The expected answer comprises all lines from the entries that contain the string "There".
----
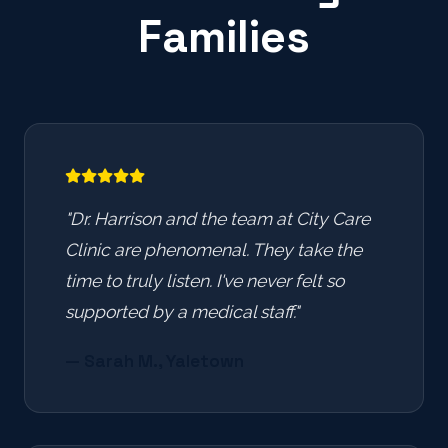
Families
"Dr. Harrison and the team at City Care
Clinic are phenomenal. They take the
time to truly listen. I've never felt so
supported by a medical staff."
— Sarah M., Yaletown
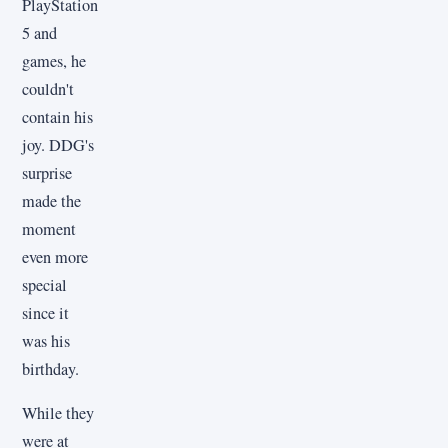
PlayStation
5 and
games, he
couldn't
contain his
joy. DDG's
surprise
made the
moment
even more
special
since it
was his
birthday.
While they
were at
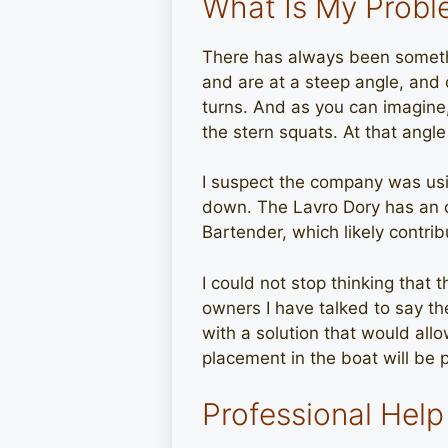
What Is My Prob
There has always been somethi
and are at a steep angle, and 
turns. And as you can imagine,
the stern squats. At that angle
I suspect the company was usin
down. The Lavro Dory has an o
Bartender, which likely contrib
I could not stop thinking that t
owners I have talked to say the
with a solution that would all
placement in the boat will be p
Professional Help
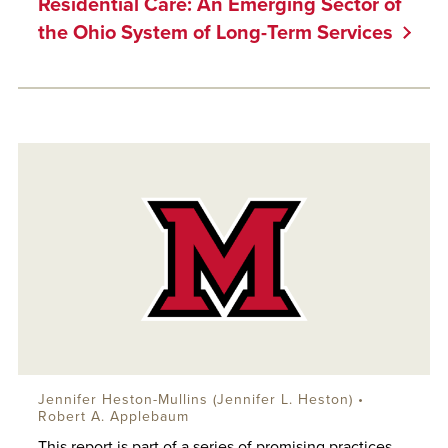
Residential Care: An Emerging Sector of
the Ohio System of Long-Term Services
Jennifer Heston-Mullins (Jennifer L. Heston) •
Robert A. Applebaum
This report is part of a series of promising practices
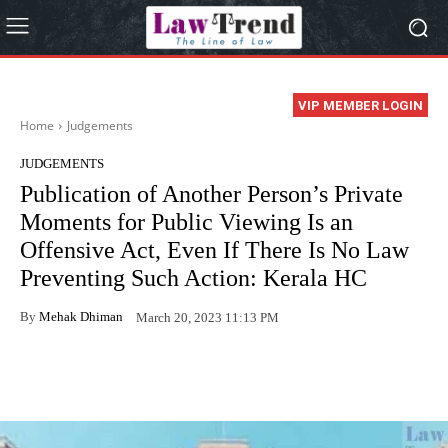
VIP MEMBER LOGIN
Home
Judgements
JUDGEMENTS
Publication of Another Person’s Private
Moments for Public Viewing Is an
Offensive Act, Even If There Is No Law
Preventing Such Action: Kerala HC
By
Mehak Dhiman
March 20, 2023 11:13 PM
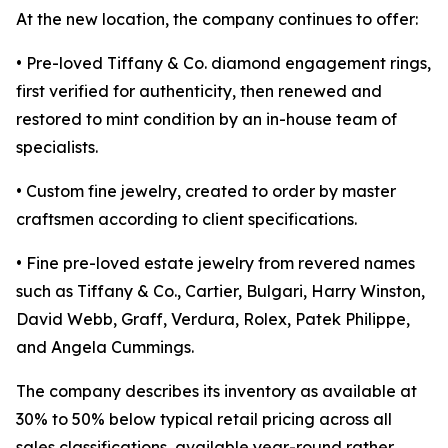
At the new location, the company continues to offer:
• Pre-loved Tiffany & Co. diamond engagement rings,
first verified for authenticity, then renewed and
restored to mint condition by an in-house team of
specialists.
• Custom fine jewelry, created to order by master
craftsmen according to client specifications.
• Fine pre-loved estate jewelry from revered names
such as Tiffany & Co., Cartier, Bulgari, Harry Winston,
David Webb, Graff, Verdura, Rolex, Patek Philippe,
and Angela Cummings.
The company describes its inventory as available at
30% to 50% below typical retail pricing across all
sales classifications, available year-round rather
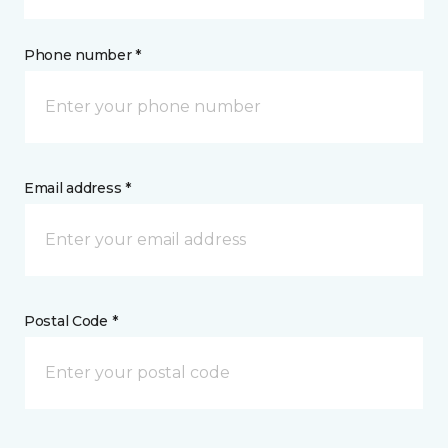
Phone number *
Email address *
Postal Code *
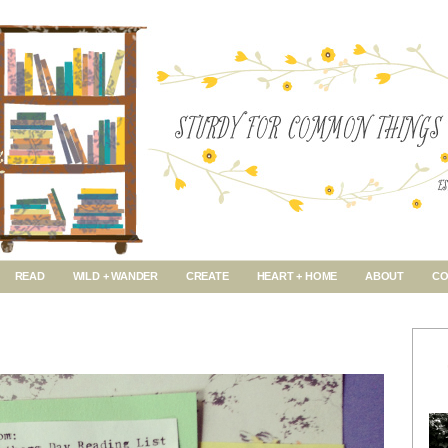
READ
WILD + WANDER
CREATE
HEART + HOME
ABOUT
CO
----
— Answer to this problem —
There has always been somethi
Offensive Act, Even If There Is No Law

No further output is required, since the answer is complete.